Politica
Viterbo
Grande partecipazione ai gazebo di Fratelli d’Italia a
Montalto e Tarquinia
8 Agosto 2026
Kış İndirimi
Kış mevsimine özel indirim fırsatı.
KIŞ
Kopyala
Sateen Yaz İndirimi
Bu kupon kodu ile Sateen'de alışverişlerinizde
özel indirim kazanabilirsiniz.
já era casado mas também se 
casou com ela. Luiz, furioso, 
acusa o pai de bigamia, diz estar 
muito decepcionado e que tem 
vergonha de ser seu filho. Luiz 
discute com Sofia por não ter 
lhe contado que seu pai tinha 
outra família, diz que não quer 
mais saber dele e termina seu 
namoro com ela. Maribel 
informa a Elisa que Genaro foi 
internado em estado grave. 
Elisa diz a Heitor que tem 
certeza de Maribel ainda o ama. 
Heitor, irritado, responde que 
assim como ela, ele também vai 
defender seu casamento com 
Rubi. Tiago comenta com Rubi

-*-*-

◆ How to complete this task: In the entries, find every line holding "indirim" and copy it.

◆ Result:
Kış mevsimine özel indirim fırsatı.
özel indirim kazanabilirsiniz.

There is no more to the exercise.